STATED TASK
Print every line of the entries below word for word, leaving out the pictures.

Saved data entries:
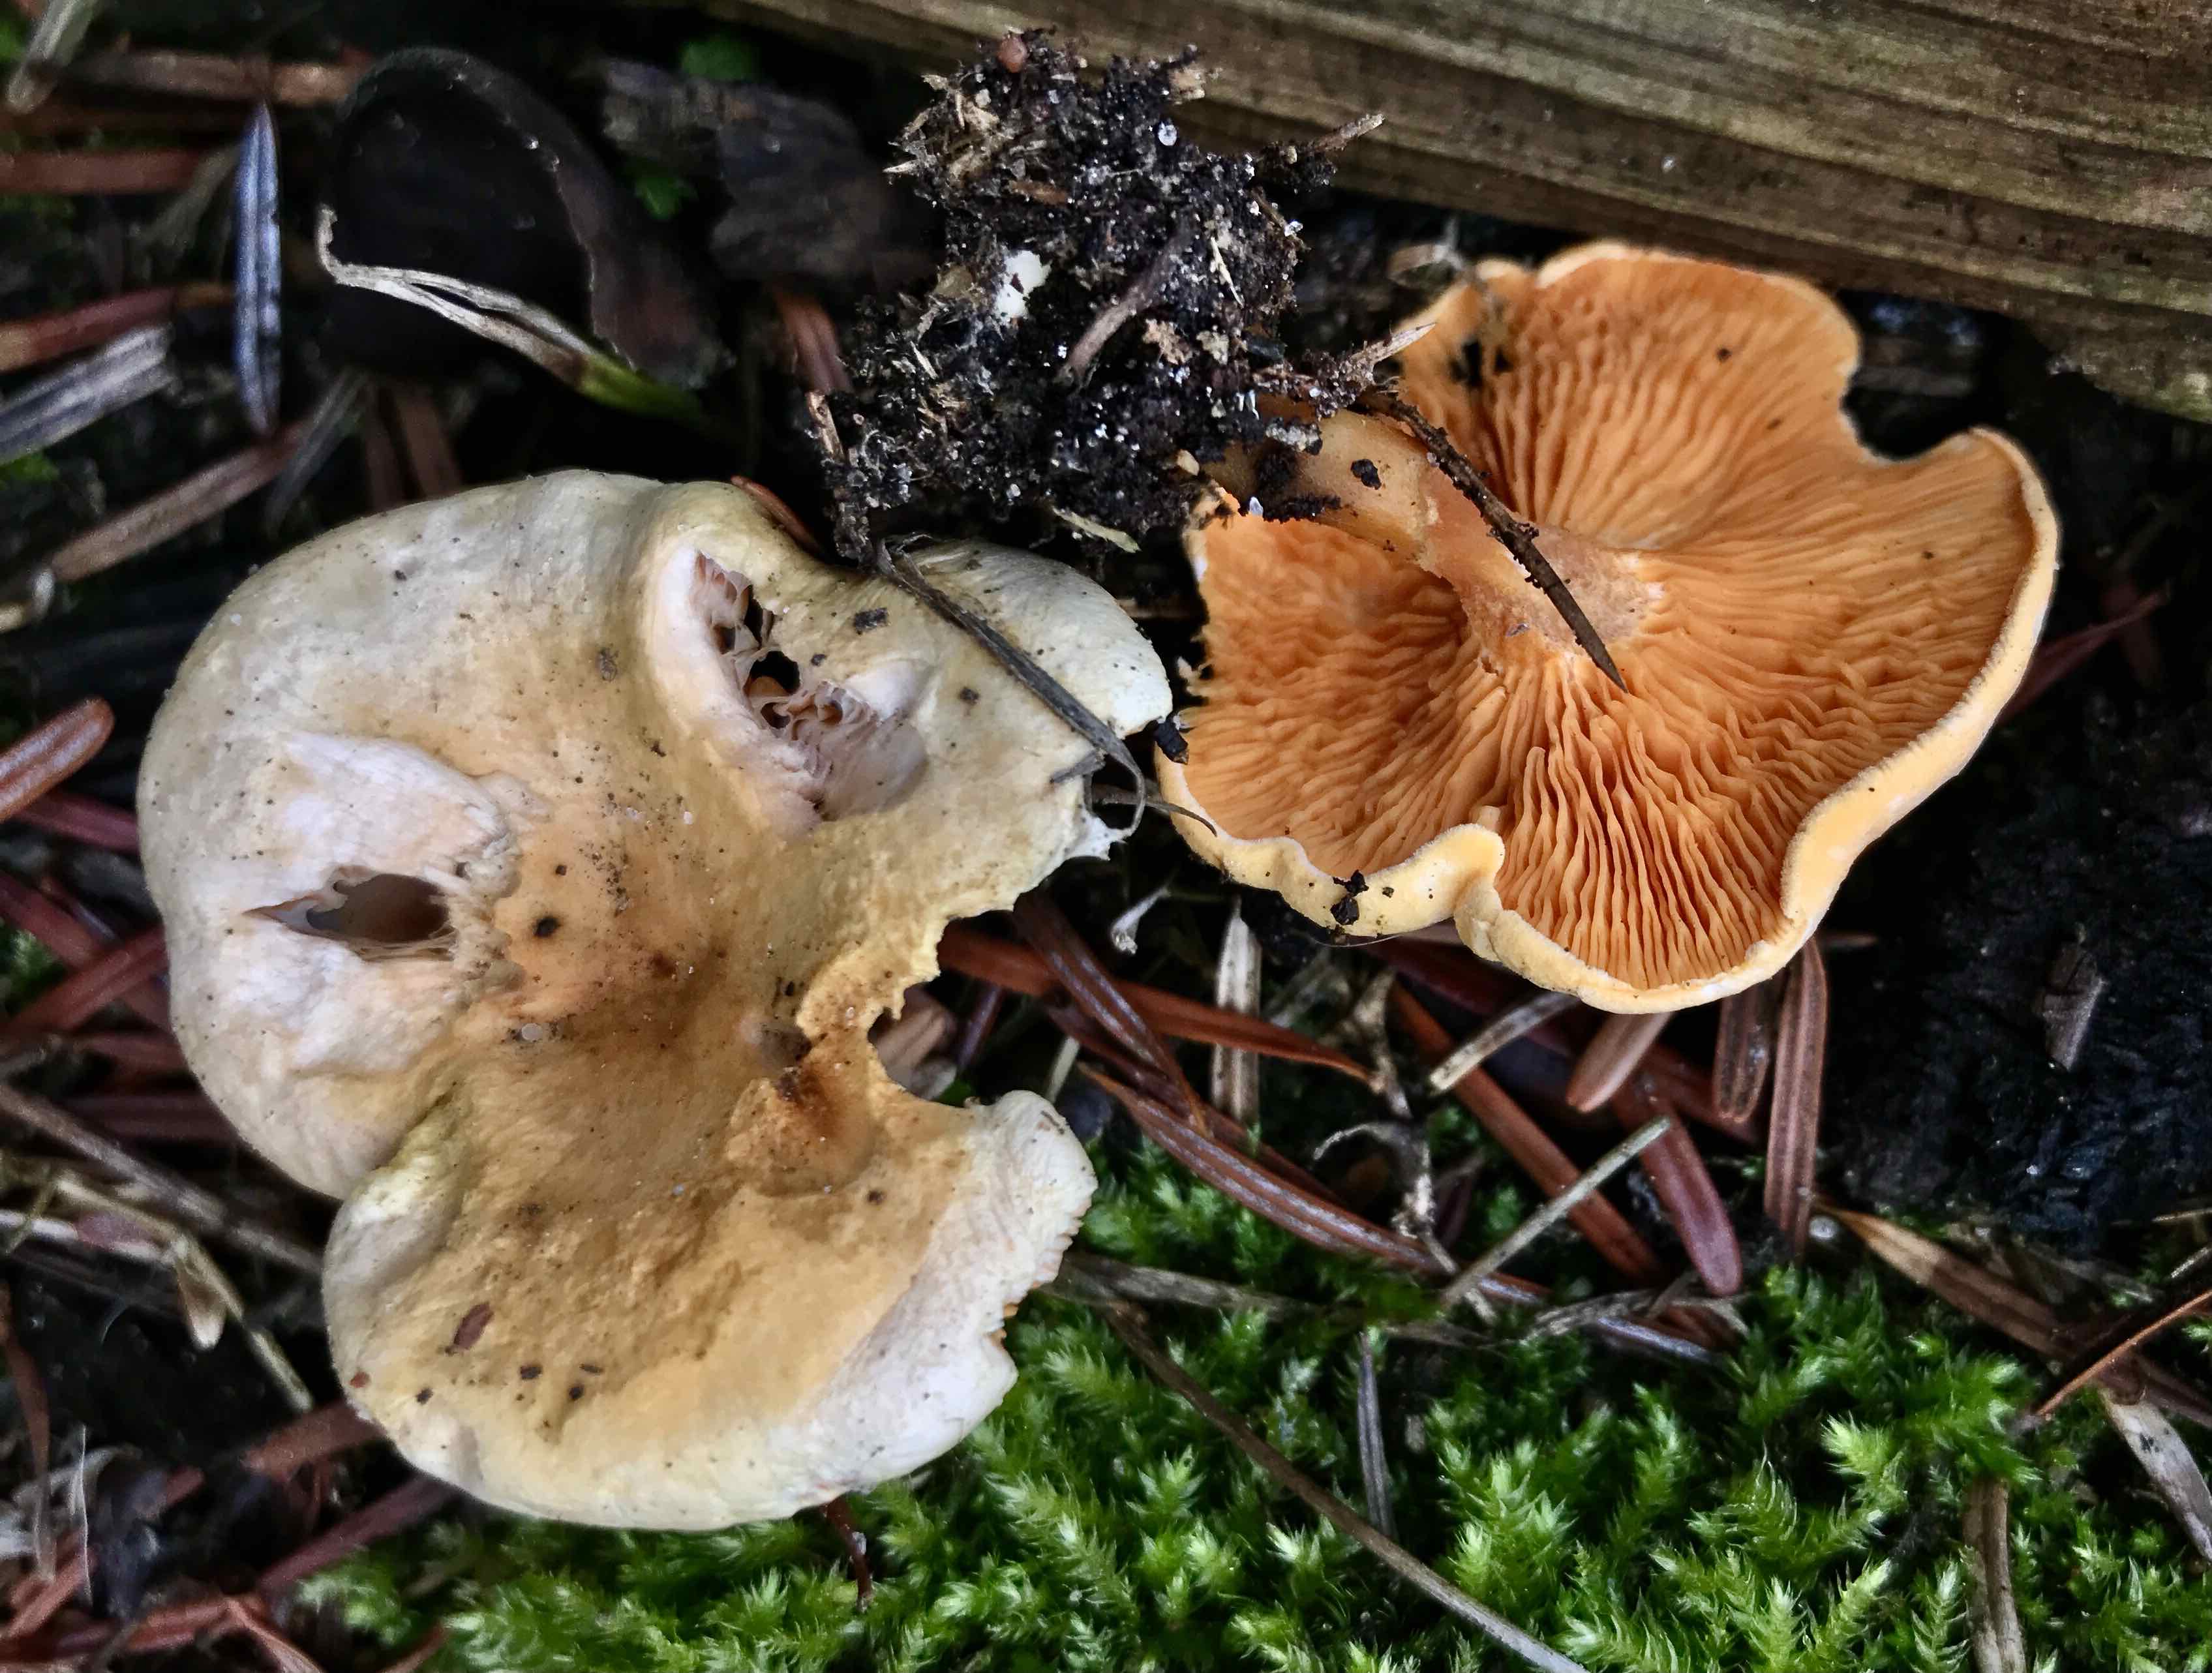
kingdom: Fungi
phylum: Basidiomycota
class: Agaricomycetes
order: Boletales
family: Hygrophoropsidaceae
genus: Hygrophoropsis
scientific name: Hygrophoropsis aurantiaca
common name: almindelig orangekantarel
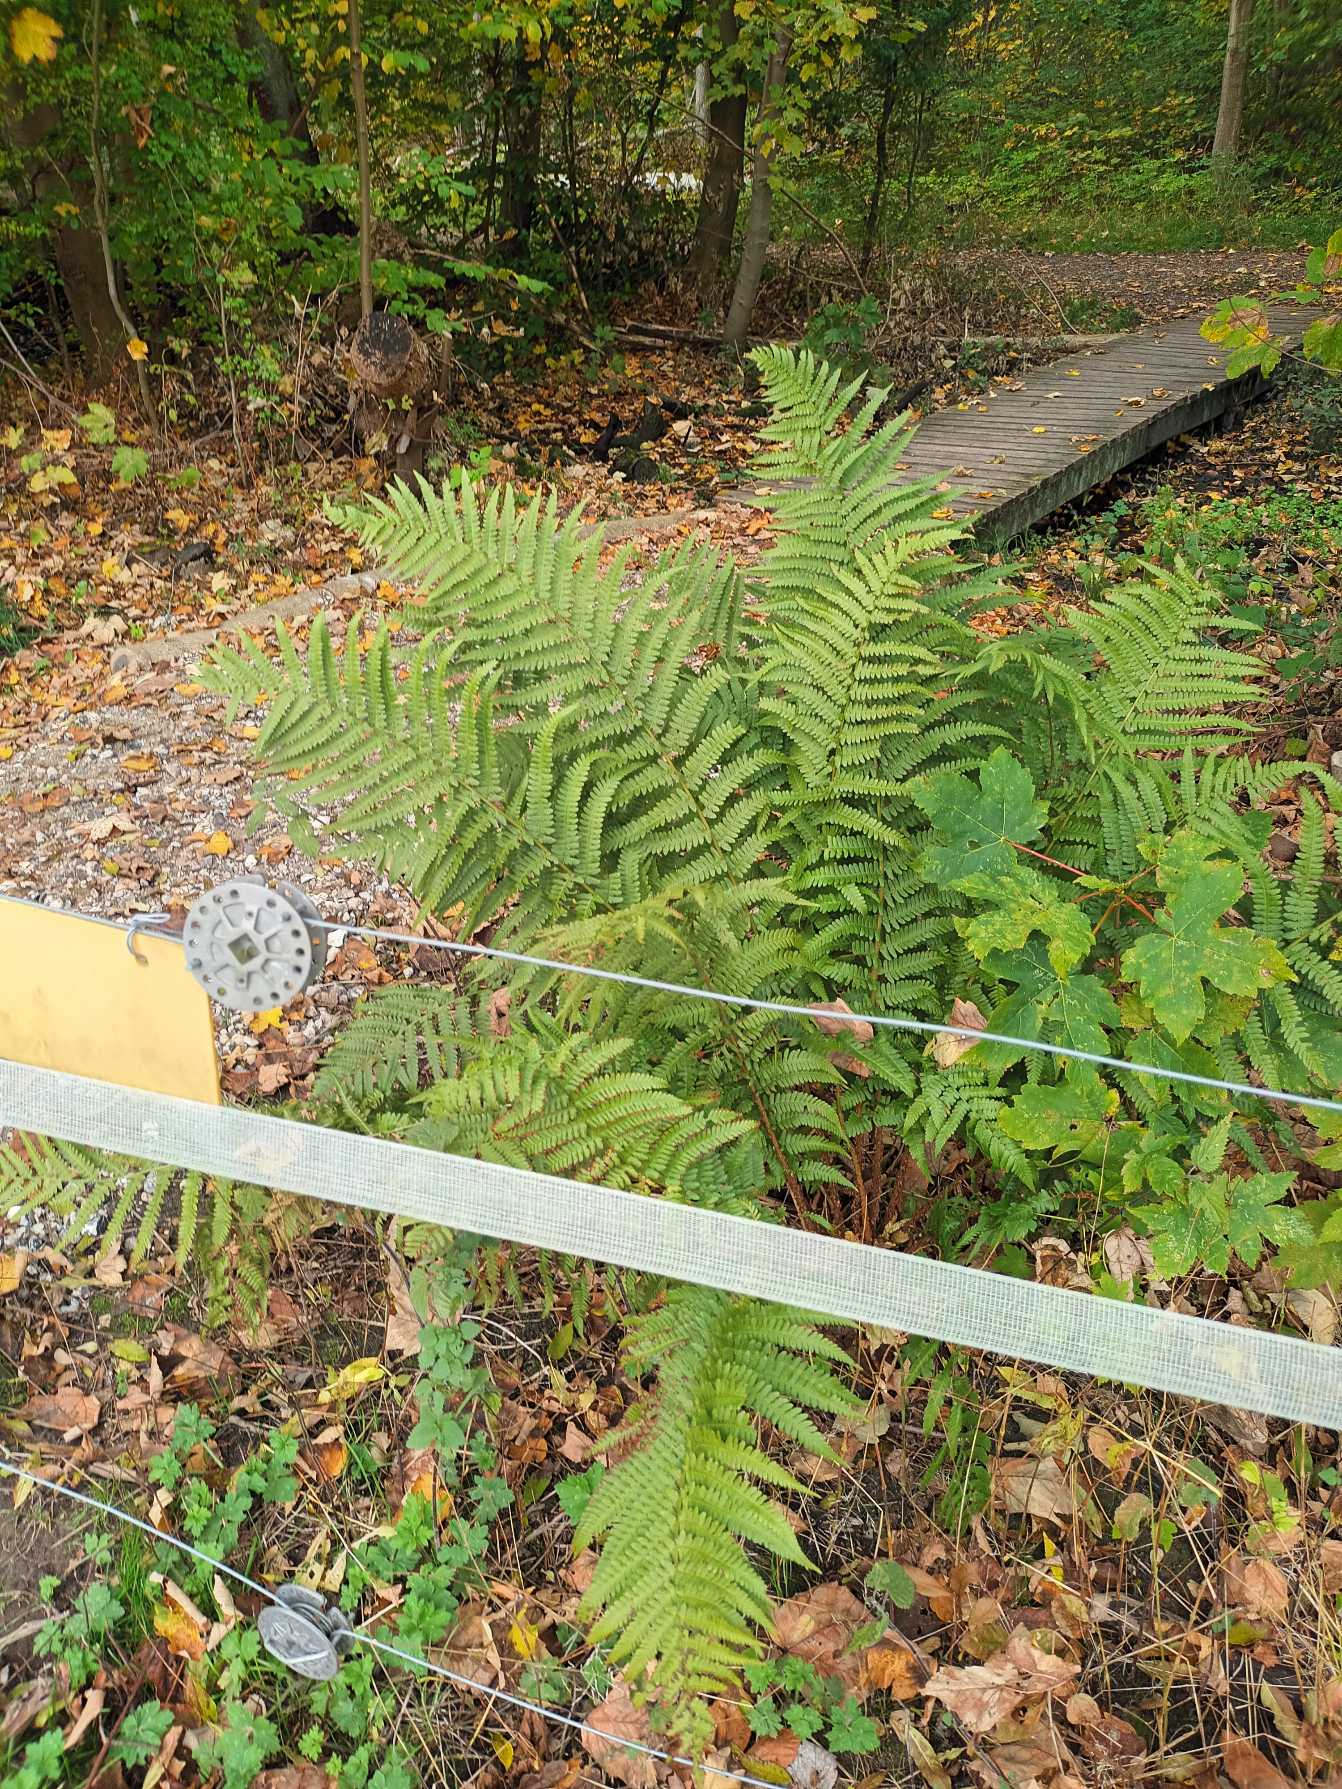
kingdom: Plantae
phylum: Tracheophyta
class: Polypodiopsida
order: Polypodiales
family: Dryopteridaceae
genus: Dryopteris
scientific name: Dryopteris filix-mas
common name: Almindelig mangeløv
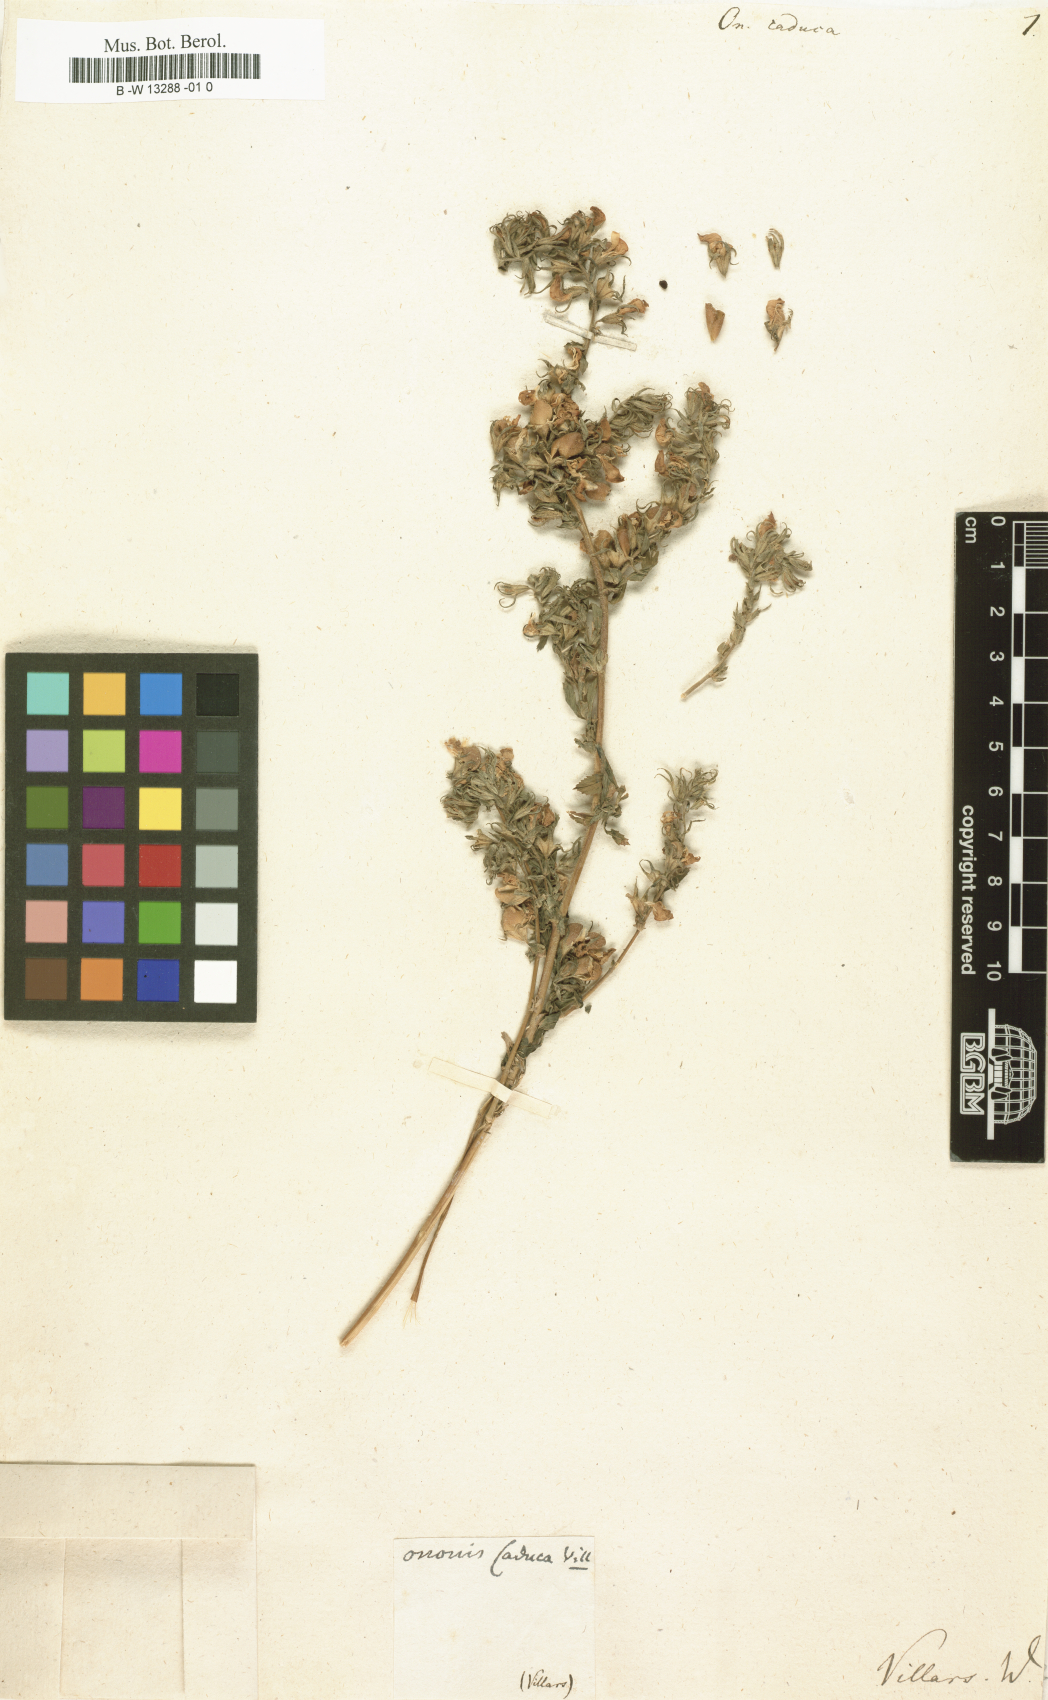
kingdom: Plantae
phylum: Tracheophyta
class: Magnoliopsida
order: Fabales
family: Fabaceae
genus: Ononis
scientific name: Ononis spinosa
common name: Spiny restharrow
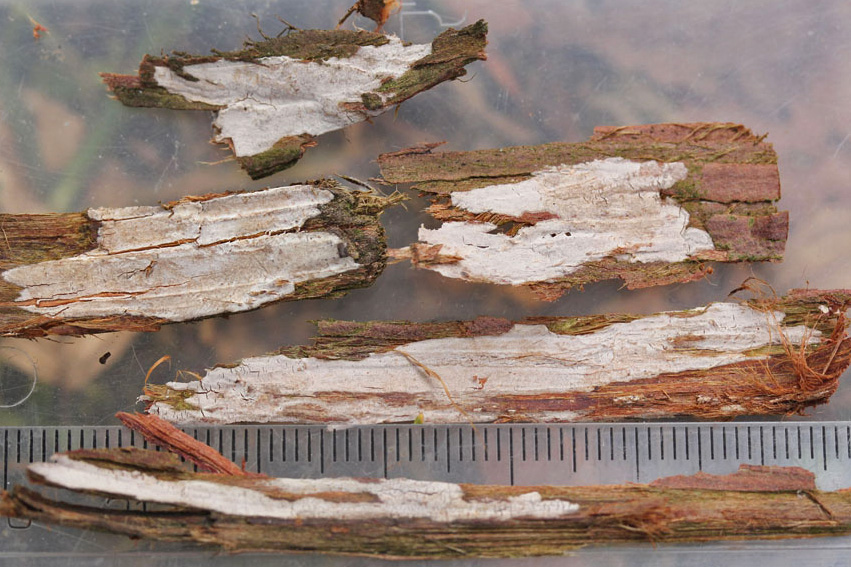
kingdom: Fungi
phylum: Basidiomycota
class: Agaricomycetes
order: Russulales
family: Echinodontiaceae
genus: Amylostereum
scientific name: Amylostereum laevigatum
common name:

EXPECTED OUTPUT
kingdom: Fungi
phylum: Basidiomycota
class: Agaricomycetes
order: Boletales
family: Hygrophoropsidaceae
genus: Hygrophoropsis
scientific name: Hygrophoropsis aurantiaca
common name: almindelig orangekantarel
kingdom: Plantae
phylum: Tracheophyta
class: Polypodiopsida
order: Polypodiales
family: Dryopteridaceae
genus: Dryopteris
scientific name: Dryopteris filix-mas
common name: Almindelig mangeløv
kingdom: Plantae
phylum: Tracheophyta
class: Magnoliopsida
order: Fabales
family: Fabaceae
genus: Ononis
scientific name: Ononis spinosa
common name: Spiny restharrow
kingdom: Fungi
phylum: Basidiomycota
class: Agaricomycetes
order: Russulales
family: Echinodontiaceae
genus: Amylostereum
scientific name: Amylostereum laevigatum
common name:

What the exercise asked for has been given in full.